Un collectif de producteurs étant à l'origine du projet des Gueules Cassées, il serait impensable de laisser ces professionnels de l'alimentation dans l'ombre de la Marque du Consommateur. Si la direction espère que les producteurs partenaires des Gueules Cassées ne représenteront que " 0,01 % de la liste des producteurs " travaillant avec la nouvelle marque, c'est avant tout pour laisser les consommateurs proposer des producteurs dont ils connaissent le travail, les produits et le savoir-faire. " Chacun pourra également sourcer et proposer sa team de producteurs, petits fabricants et bons produits à valoriser ". De même, l'enseigne mettra l'accent sur la compréhension de leurs différentes méthodes de travail et les répercussions qu'elles ont sur la qualité des produits, pour permettre au consommateur de comprendre le coût de production réel.

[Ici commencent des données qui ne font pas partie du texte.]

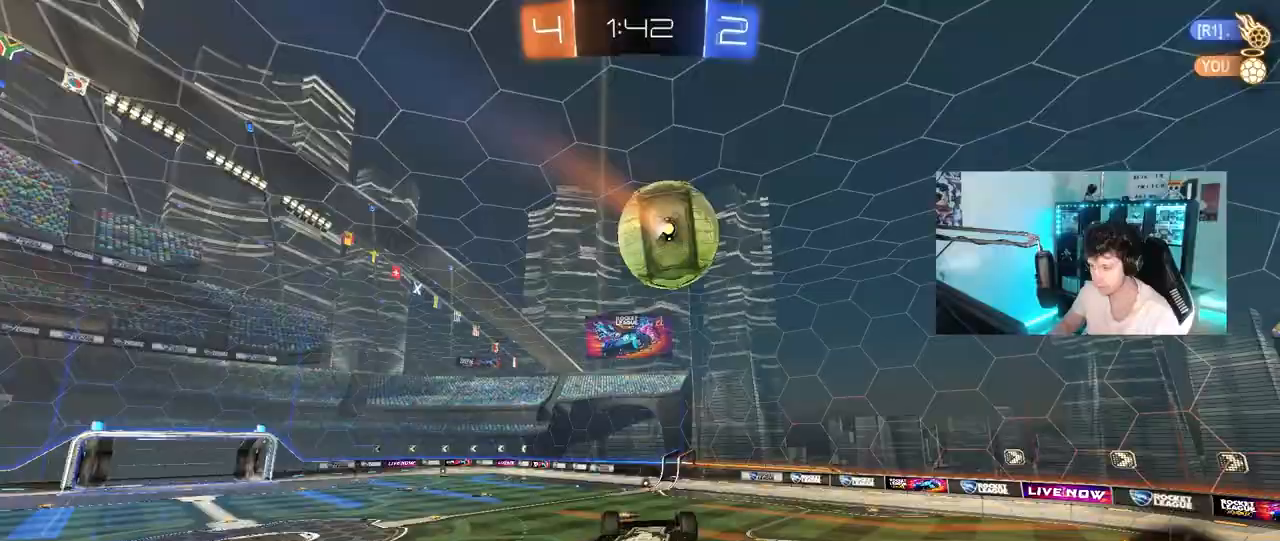
{"keys": ["a", "s"], "mouse": ["left"], "mouse_move": "still", "events": [[133, "space", "down"], [333, "space", "up"], [333, "w", "up"], [383, "a", "down"], [383, "d", "up"], [383, "shift", "up"], [467, "s", "down"]]}
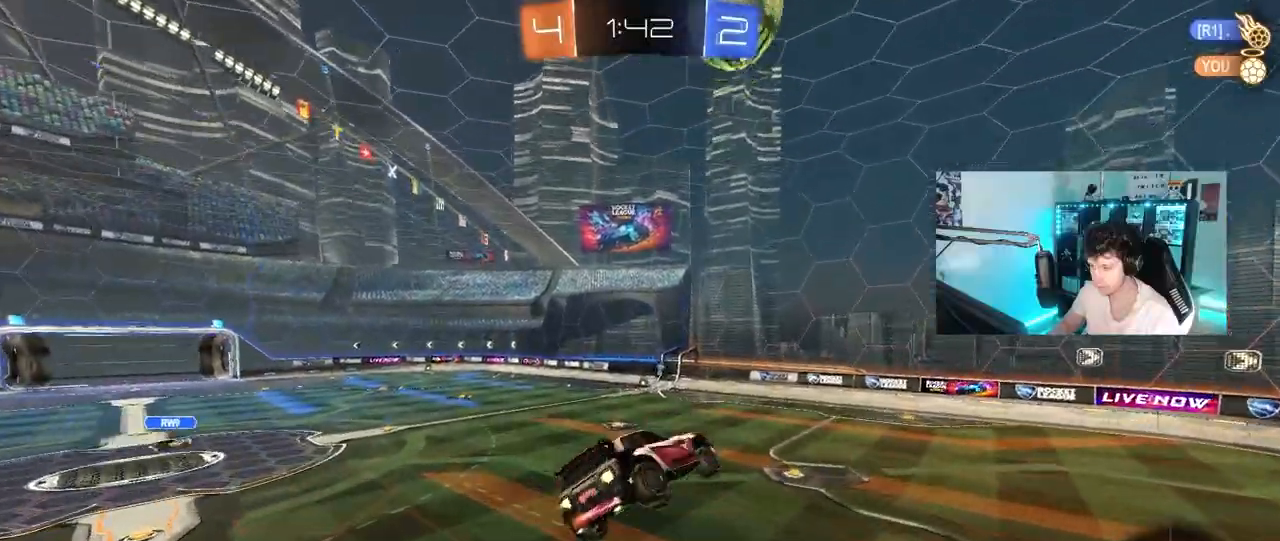
{"keys": ["a", "s", "shift"], "mouse": [], "mouse_move": "still", "events": [[17, "a", "up"], [100, "s", "up"], [100, "shift", "down"], [150, "d", "down"], [200, "shift", "up"], [250, "d", "up"], [350, "mouse_left", "up"], [433, "shift", "down"], [483, "a", "down"], [483, "s", "down"]]}
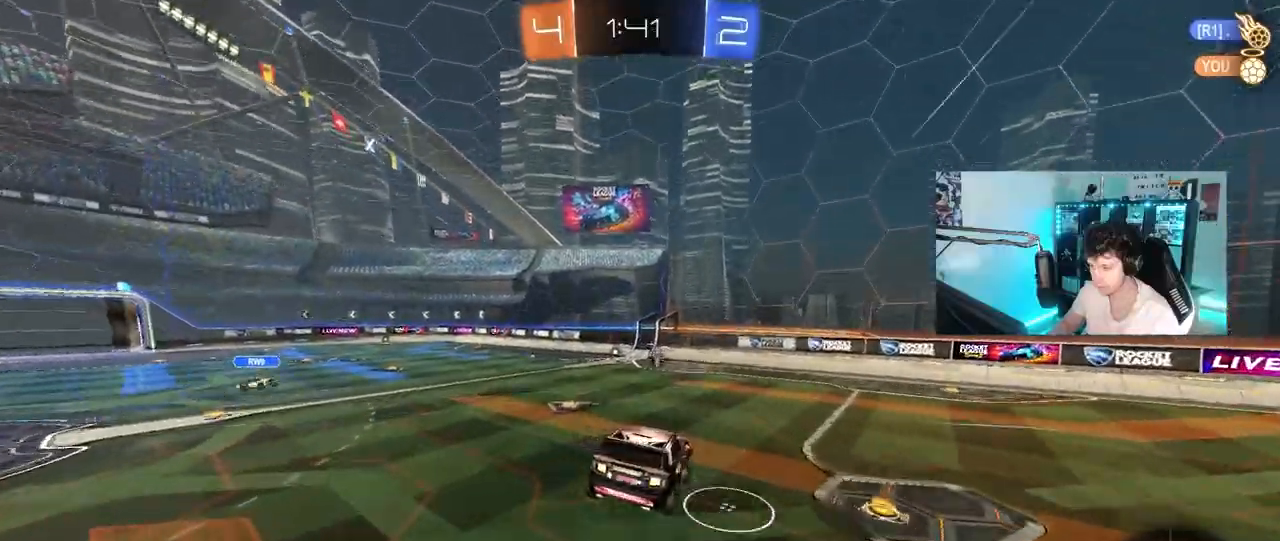
{"keys": ["space", "w"], "mouse": ["left"], "mouse_move": "still", "events": [[33, "a", "up"], [33, "s", "up"], [33, "shift", "up"], [117, "space", "down"], [267, "space", "up"], [350, "a", "down"], [350, "w", "down"], [450, "a", "up"], [450, "mouse_left", "down"], [500, "space", "down"]]}
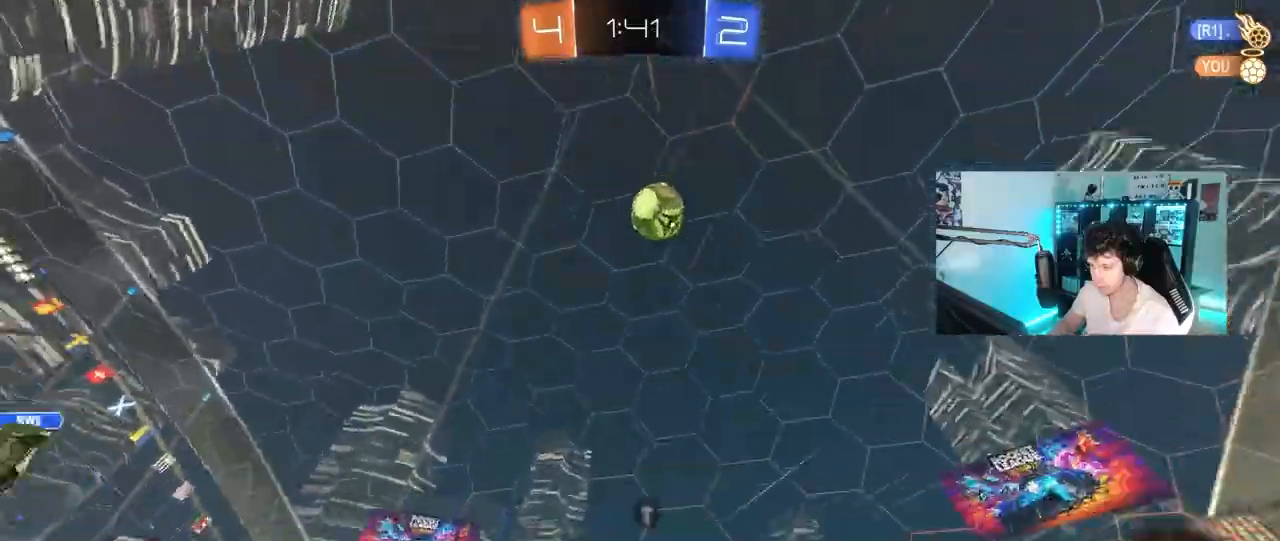
{"keys": ["w"], "mouse": [], "mouse_move": "still", "events": [[150, "space", "up"], [183, "mouse_left", "up"]]}
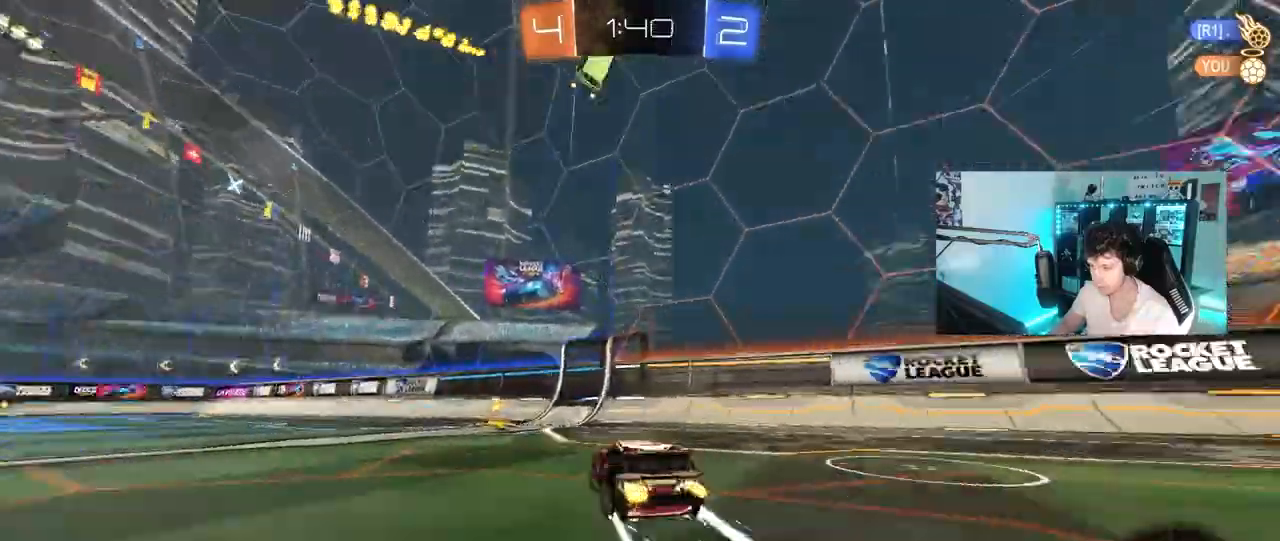
{"keys": ["a", "w"], "mouse": [], "mouse_move": "still", "events": [[17, "space", "down"], [117, "a", "down"], [117, "shift", "down"], [150, "space", "up"], [350, "shift", "up"]]}
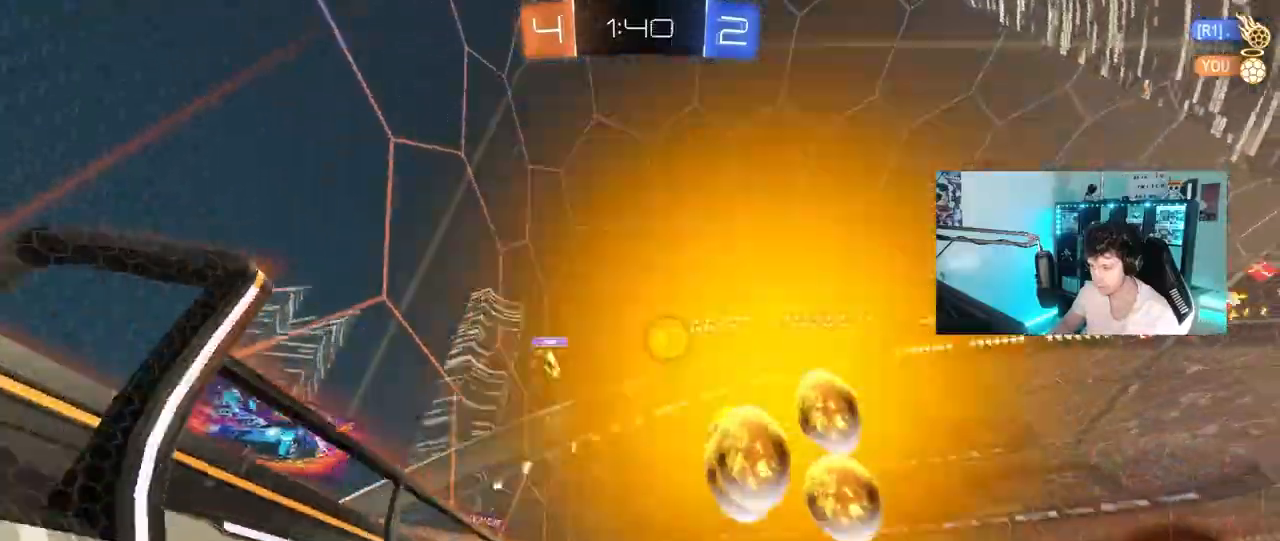
{"keys": ["a", "w"], "mouse": [], "mouse_move": "still", "events": [[133, "shift", "down"], [167, "shift", "up"]]}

Communiquant d'ores et déjà sur sa future brique de lait, elle prévoit de combler les 3 centimes par litre de lait manquant aux agriculteurs pour vivre " dignement de leur métier ", peut-on lire sur la page Facebook de la marque. " Depuis des années, tout le monde tourne en rond et se renvoie la balle en laissant des milliers de producteurs français dans une détresse inimaginable. Personne ne bouge ? Nous, les consommateurs, nous allons le faire ! "
Confiant quant à l'avenir de cet ovni dans le monde de la grande distribution, Nicolas Chabanne parie sur " un succès aussi grand que celui des Gueules Cassées " et un service consommateur peu sollicité grâce à une transparence totale sur la production. " Ce sera la première marque qui ne subira pas les réactions du consommateur ", si ce n'est celle des personnes n'ayant pas accès à internet et donc à la totalité du processus décisionnaire.
Malgré cela, le projet " vient se fixer sur une attente forte du consommateur " tout en lui redonnant le pouvoir de création et de contrôle sur des produits de grande consommation. " Les consommateurs savent ce qu'ils veulent et surtout ce qu'ils ne veulent plus ! Ils vont enfin pouvoir le dire et participer à la création de leur propres produits en ayant une influence directe sur ce qu'ils consomment". Tout comme les marques de distributeur (MDD) ont su s'imposer dans les supermarchés, le modèle de la Marque Du Consommateur - dont l'acronyme MDC ne serait que pure coïncidence - pourrait progressivement se faire une place dans la grande distribution. " C'est tellement puissant le pouvoir du consommateur ", qu'on aurait tort de s'en priver.